[Document images with source code]
*****
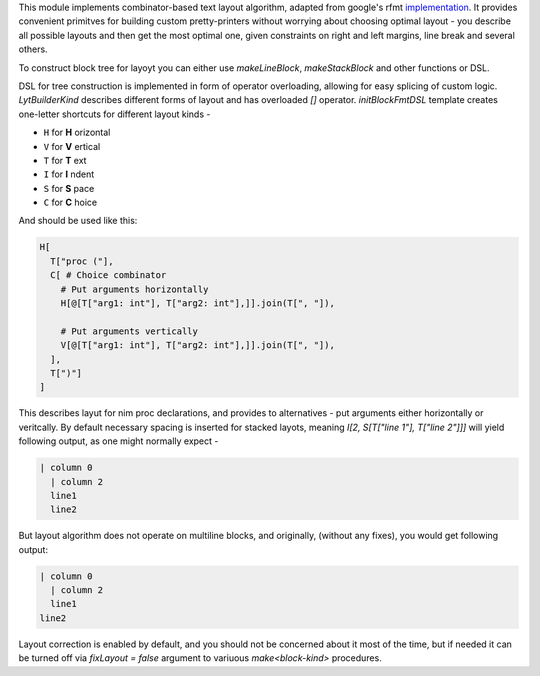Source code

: This module implements combinator-based text layout algorithm, adapted from
google's rfmt `implementation <https://github.com/google/rfmt>`_. It
provides convenient primitves for building custom pretty-printers without
worrying about choosing optimal layout - you describe all possible layouts
and then get the most optimal one, given constraints on right and left
margins, line break and several others.

To construct block tree for layoyt you can either use `makeLineBlock`,
`makeStackBlock` and other functions or DSL.

DSL for tree construction is implemented in form of operator overloading,
allowing for easy splicing of custom logic. `LytBuilderKind` describes
different forms of layout and has overloaded `[]` operator.
`initBlockFmtDSL` template creates one-letter shortcuts for different
layout kinds -

- ``H`` for **H** orizontal
- ``V`` for **V** ertical
- ``T`` for **T** ext
- ``I`` for **I** ndent
- ``S`` for **S** pace
- ``C`` for **C** hoice

And should be used like this:

.. code-block:: nim

    H[
      T["proc ("],
      C[ # Choice combinator
        # Put arguments horizontally
        H[@[T["arg1: int"], T["arg2: int"],]].join(T[", "]),

        # Put arguments vertically
        V[@[T["arg1: int"], T["arg2: int"],]].join(T[", "]),
      ],
      T[")"]
    ]

This describes layut for nim proc declarations, and provides to
alternatives - put arguments either horizontally or veritcally. By default
necessary spacing is inserted for stacked layots, meaning `I[2, S[T["line
1"], T["line 2"]]]` will yield following output, as one might normally
expect -

.. code-block::

   | column 0
     | column 2
     line1
     line2

But layout algorithm does not operate on multiline blocks, and originally,
(without any fixes), you would get following output:

.. code-block::

   | column 0
     | column 2
     line1
   line2

Layout correction is enabled by default, and you should not be concerned
about it most of the time, but if needed it can be turned off via
`fixLayout = false` argument to variuous `make<block-kind>` procedures.
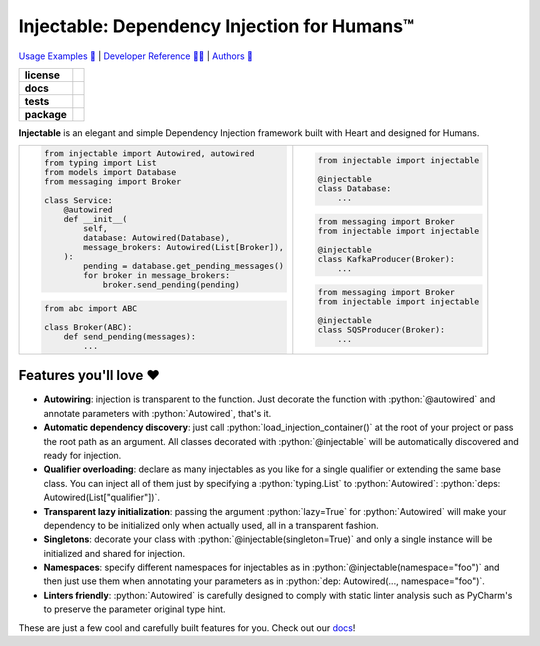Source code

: .. _injectable:
.. role:: python(code)
   :language: python

Injectable: Dependency Injection for Humans™
============================================

`Usage Examples 🚩 <https://injectable.readthedocs.io/en/latest/usage/index.html>`_ | `Developer Reference 👩‍💻 <https://injectable.readthedocs.io/en/latest/reference/index.html>`_ | `Authors 👫 <https://injectable.readthedocs.io/en/latest/authors.html>`_

.. start-badges

.. list-table::
    :stub-columns: 1

    * - license
      - |license|
    * - docs
      - |docs|
    * - tests
      - |build| |requires| |coveralls| |reliability| |security| |black| |flake8|
    * - package
      - |version| |wheel| |supported-versions| |supported-implementations| |platforms| |downloads|
.. |docs| image:: https://readthedocs.org/projects/pip/badge/?version=latest&style=plastic
    :target: https://injectable.readthedocs.io/en/latest/
    :alt: Documentation

.. |build| image:: https://github.com/roo-oliv/injectable/workflows/build/badge.svg
    :alt: Build Status
    :target: https://github.com/roo-oliv/injectable/actions

.. |requires| image:: https://requires.io/github/roo-oliv/injectable/requirements.svg?branch=master
    :alt: Requirements Status
    :target: https://requires.io/github/roo-oliv/injectable/requirements/?branch=master

.. |coveralls| image:: https://coveralls.io/repos/roo-oliv/injectable/badge.svg?branch=master&service=github
    :alt: Coverage Status
    :target: https://coveralls.io/r/roo-oliv/injectable

.. |reliability| image:: https://sonarcloud.io/api/project_badges/measure?project=roo-oliv_injectable&metric=reliability_rating
    :alt: Reliability Rating
    :target: https://sonarcloud.io/dashboard?id=roo-oliv_injectable

.. |security| image:: https://sonarcloud.io/api/project_badges/measure?project=roo-oliv_injectable&metric=security_rating
    :alt: Security Rating
    :target: https://sonarcloud.io/dashboard?id=roo-oliv_injectable

.. |black| image:: https://img.shields.io/badge/code%20style-black-000000.svg
    :alt: Code Style
    :target: https://github.com/psf/black

.. |flake8| image:: https://img.shields.io/badge/standards-flake8-blue
    :alt: Standards
    :target: https://flake8.pycqa.org/en/latest/

.. |version| image:: https://img.shields.io/pypi/v/injectable.svg
    :alt: PyPI Package latest release
    :target: https://pypi.org/project/injectable

.. |wheel| image:: https://img.shields.io/pypi/wheel/injectable.svg
    :alt: PyPI Wheel
    :target: https://pypi.org/project/injectable

.. |supported-versions| image:: https://img.shields.io/pypi/pyversions/injectable.svg
    :alt: Supported versions
    :target: https://pypi.org/project/injectable

.. |supported-implementations| image:: https://img.shields.io/pypi/implementation/injectable.svg
    :alt: Supported implementations
    :target: https://pypi.org/project/injectable

.. |license| image:: https://img.shields.io/github/license/roo-oliv/injectable
    :alt: GitHub license
    :target: https://github.com/roo-oliv/injectable/blob/master/LICENSE

.. |platforms| image:: https://img.shields.io/badge/platforms-windows%20%7C%20macos%20%7C%20linux-lightgrey
    :alt: Supported Platforms
    :target: https://github.com/roo-oliv/injectable/blob/master/.github/workflows/build.yml#L11

.. |downloads| image:: https://pepy.tech/badge/injectable/month
    :alt: Downloads per Month
    :target: https://pepy.tech/project/injectable/month


.. end-badges

**Injectable** is an elegant and simple Dependency Injection framework built with Heart
and designed for Humans.

.. list-table::
    :header-rows: 0

    * - .. code:: python

            from injectable import Autowired, autowired
            from typing import List
            from models import Database
            from messaging import Broker

            class Service:
                @autowired
                def __init__(
                    self,
                    database: Autowired(Database),
                    message_brokers: Autowired(List[Broker]),
                ):
                    pending = database.get_pending_messages()
                    for broker in message_brokers:
                        broker.send_pending(pending)

        .. code:: python

            from abc import ABC

            class Broker(ABC):
                def send_pending(messages):
                    ...

      - .. code:: python

            from injectable import injectable

            @injectable
            class Database:
                ...

        .. code:: python

            from messaging import Broker
            from injectable import injectable

            @injectable
            class KafkaProducer(Broker):
                ...

        .. code:: python

            from messaging import Broker
            from injectable import injectable

            @injectable
            class SQSProducer(Broker):
                ...

Features you'll love ❤️
-----------------------

* **Autowiring**: injection is transparent to the function. Just decorate the function
  with :python:`@autowired` and annotate parameters with :python:`Autowired`, that's it.

* **Automatic dependency discovery**: just call :python:`load_injection_container()` at
  the root of your project or pass the root path as an argument. All classes decorated
  with :python:`@injectable` will be automatically discovered and ready for injection.

* **Qualifier overloading**: declare as many injectables as you like for a single
  qualifier or extending the same base class. You can inject all of them just by
  specifying a :python:`typing.List` to :python:`Autowired`: :python:`deps: Autowired(List["qualifier"])`.

* **Transparent lazy initialization**: passing the argument :python:`lazy=True` for
  :python:`Autowired` will make your dependency to be initialized only when actually used, all
  in a transparent fashion.

* **Singletons**: decorate your class with :python:`@injectable(singleton=True)` and only a
  single instance will be initialized and shared for injection.

* **Namespaces**: specify different namespaces for injectables as in
  :python:`@injectable(namespace="foo")` and then just use them when annotating your
  parameters as in :python:`dep: Autowired(..., namespace="foo")`.

* **Linters friendly**: :python:`Autowired` is carefully designed to comply with static linter
  analysis such as PyCharm's to preserve the parameter original type hint.

These are just a few cool and carefully built features for you. Check out our `docs
<https://injectable.readthedocs.io/en/latest/>`_!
*****
→ WHAT YOU NEED TO DO
Return every entry above exactly. Pictures stay out.

→ ANSWER TO THIS PROBLEM
Source code

: This module implements combinator-based text layout algorithm, adapted from
google's rfmt `implementation <https://github.com/google/rfmt>`_. It
provides convenient primitves for building custom pretty-printers without
worrying about choosing optimal layout - you describe all possible layouts
and then get the most optimal one, given constraints on right and left
margins, line break and several others.

To construct block tree for layoyt you can either use `makeLineBlock`,
`makeStackBlock` and other functions or DSL.

DSL for tree construction is implemented in form of operator overloading,
allowing for easy splicing of custom logic. `LytBuilderKind` describes
different forms of layout and has overloaded `[]` operator.
`initBlockFmtDSL` template creates one-letter shortcuts for different
layout kinds -

- ``H`` for **H** orizontal
- ``V`` for **V** ertical
- ``T`` for **T** ext
- ``I`` for **I** ndent
- ``S`` for **S** pace
- ``C`` for **C** hoice

And should be used like this:

.. code-block:: nim

    H[
      T["proc ("],
      C[ # Choice combinator
        # Put arguments horizontally
        H[@[T["arg1: int"], T["arg2: int"],]].join(T[", "]),

        # Put arguments vertically
        V[@[T["arg1: int"], T["arg2: int"],]].join(T[", "]),
      ],
      T[")"]
    ]

This describes layut for nim proc declarations, and provides to
alternatives - put arguments either horizontally or veritcally. By default
necessary spacing is inserted for stacked layots, meaning `I[2, S[T["line
1"], T["line 2"]]]` will yield following output, as one might normally
expect -

.. code-block::

   | column 0
     | column 2
     line1
     line2

But layout algorithm does not operate on multiline blocks, and originally,
(without any fixes), you would get following output:

.. code-block::

   | column 0
     | column 2
     line1
   line2

Layout correction is enabled by default, and you should not be concerned
about it most of the time, but if needed it can be turned off via
`fixLayout = false` argument to variuous `make<block-kind>` procedures.
Source code

: .. _injectable:
.. role:: python(code)
   :language: python

Injectable: Dependency Injection for Humans™
============================================

`Usage Examples 🚩 <https://injectable.readthedocs.io/en/latest/usage/index.html>`_ | `Developer Reference 👩‍💻 <https://injectable.readthedocs.io/en/latest/reference/index.html>`_ | `Authors 👫 <https://injectable.readthedocs.io/en/latest/authors.html>`_

.. start-badges

.. list-table::
    :stub-columns: 1

    * - license
      - |license|
    * - docs
      - |docs|
    * - tests
      - |build| |requires| |coveralls| |reliability| |security| |black| |flake8|
    * - package
      - |version| |wheel| |supported-versions| |supported-implementations| |platforms| |downloads|
.. |docs| image:: https://readthedocs.org/projects/pip/badge/?version=latest&style=plastic
    :target: https://injectable.readthedocs.io/en/latest/
    :alt: Documentation

.. |build| image:: https://github.com/roo-oliv/injectable/workflows/build/badge.svg
    :alt: Build Status
    :target: https://github.com/roo-oliv/injectable/actions

.. |requires| image:: https://requires.io/github/roo-oliv/injectable/requirements.svg?branch=master
    :alt: Requirements Status
    :target: https://requires.io/github/roo-oliv/injectable/requirements/?branch=master

.. |coveralls| image:: https://coveralls.io/repos/roo-oliv/injectable/badge.svg?branch=master&service=github
    :alt: Coverage Status
    :target: https://coveralls.io/r/roo-oliv/injectable

.. |reliability| image:: https://sonarcloud.io/api/project_badges/measure?project=roo-oliv_injectable&metric=reliability_rating
    :alt: Reliability Rating
    :target: https://sonarcloud.io/dashboard?id=roo-oliv_injectable

.. |security| image:: https://sonarcloud.io/api/project_badges/measure?project=roo-oliv_injectable&metric=security_rating
    :alt: Security Rating
    :target: https://sonarcloud.io/dashboard?id=roo-oliv_injectable

.. |black| image:: https://img.shields.io/badge/code%20style-black-000000.svg
    :alt: Code Style
    :target: https://github.com/psf/black

.. |flake8| image:: https://img.shields.io/badge/standards-flake8-blue
    :alt: Standards
    :target: https://flake8.pycqa.org/en/latest/

.. |version| image:: https://img.shields.io/pypi/v/injectable.svg
    :alt: PyPI Package latest release
    :target: https://pypi.org/project/injectable

.. |wheel| image:: https://img.shields.io/pypi/wheel/injectable.svg
    :alt: PyPI Wheel
    :target: https://pypi.org/project/injectable

.. |supported-versions| image:: https://img.shields.io/pypi/pyversions/injectable.svg
    :alt: Supported versions
    :target: https://pypi.org/project/injectable

.. |supported-implementations| image:: https://img.shields.io/pypi/implementation/injectable.svg
    :alt: Supported implementations
    :target: https://pypi.org/project/injectable

.. |license| image:: https://img.shields.io/github/license/roo-oliv/injectable
    :alt: GitHub license
    :target: https://github.com/roo-oliv/injectable/blob/master/LICENSE

.. |platforms| image:: https://img.shields.io/badge/platforms-windows%20%7C%20macos%20%7C%20linux-lightgrey
    :alt: Supported Platforms
    :target: https://github.com/roo-oliv/injectable/blob/master/.github/workflows/build.yml#L11

.. |downloads| image:: https://pepy.tech/badge/injectable/month
    :alt: Downloads per Month
    :target: https://pepy.tech/project/injectable/month


.. end-badges

**Injectable** is an elegant and simple Dependency Injection framework built with Heart
and designed for Humans.

.. list-table::
    :header-rows: 0

    * - .. code:: python

            from injectable import Autowired, autowired
            from typing import List
            from models import Database
            from messaging import Broker

            class Service:
                @autowired
                def __init__(
                    self,
                    database: Autowired(Database),
                    message_brokers: Autowired(List[Broker]),
                ):
                    pending = database.get_pending_messages()
                    for broker in message_brokers:
                        broker.send_pending(pending)

        .. code:: python

            from abc import ABC

            class Broker(ABC):
                def send_pending(messages):
                    ...

      - .. code:: python

            from injectable import injectable

            @injectable
            class Database:
                ...

        .. code:: python

            from messaging import Broker
            from injectable import injectable

            @injectable
            class KafkaProducer(Broker):
                ...

        .. code:: python

            from messaging import Broker
            from injectable import injectable

            @injectable
            class SQSProducer(Broker):
                ...

Features you'll love ❤️
-----------------------

* **Autowiring**: injection is transparent to the function. Just decorate the function
  with :python:`@autowired` and annotate parameters with :python:`Autowired`, that's it.

* **Automatic dependency discovery**: just call :python:`load_injection_container()` at
  the root of your project or pass the root path as an argument. All classes decorated
  with :python:`@injectable` will be automatically discovered and ready for injection.

* **Qualifier overloading**: declare as many injectables as you like for a single
  qualifier or extending the same base class. You can inject all of them just by
  specifying a :python:`typing.List` to :python:`Autowired`: :python:`deps: Autowired(List["qualifier"])`.

* **Transparent lazy initialization**: passing the argument :python:`lazy=True` for
  :python:`Autowired` will make your dependency to be initialized only when actually used, all
  in a transparent fashion.

* **Singletons**: decorate your class with :python:`@injectable(singleton=True)` and only a
  single instance will be initialized and shared for injection.

* **Namespaces**: specify different namespaces for injectables as in
  :python:`@injectable(namespace="foo")` and then just use them when annotating your
  parameters as in :python:`dep: Autowired(..., namespace="foo")`.

* **Linters friendly**: :python:`Autowired` is carefully designed to comply with static linter
  analysis such as PyCharm's to preserve the parameter original type hint.

These are just a few cool and carefully built features for you. Check out our `docs
<https://injectable.readthedocs.io/en/latest/>`_!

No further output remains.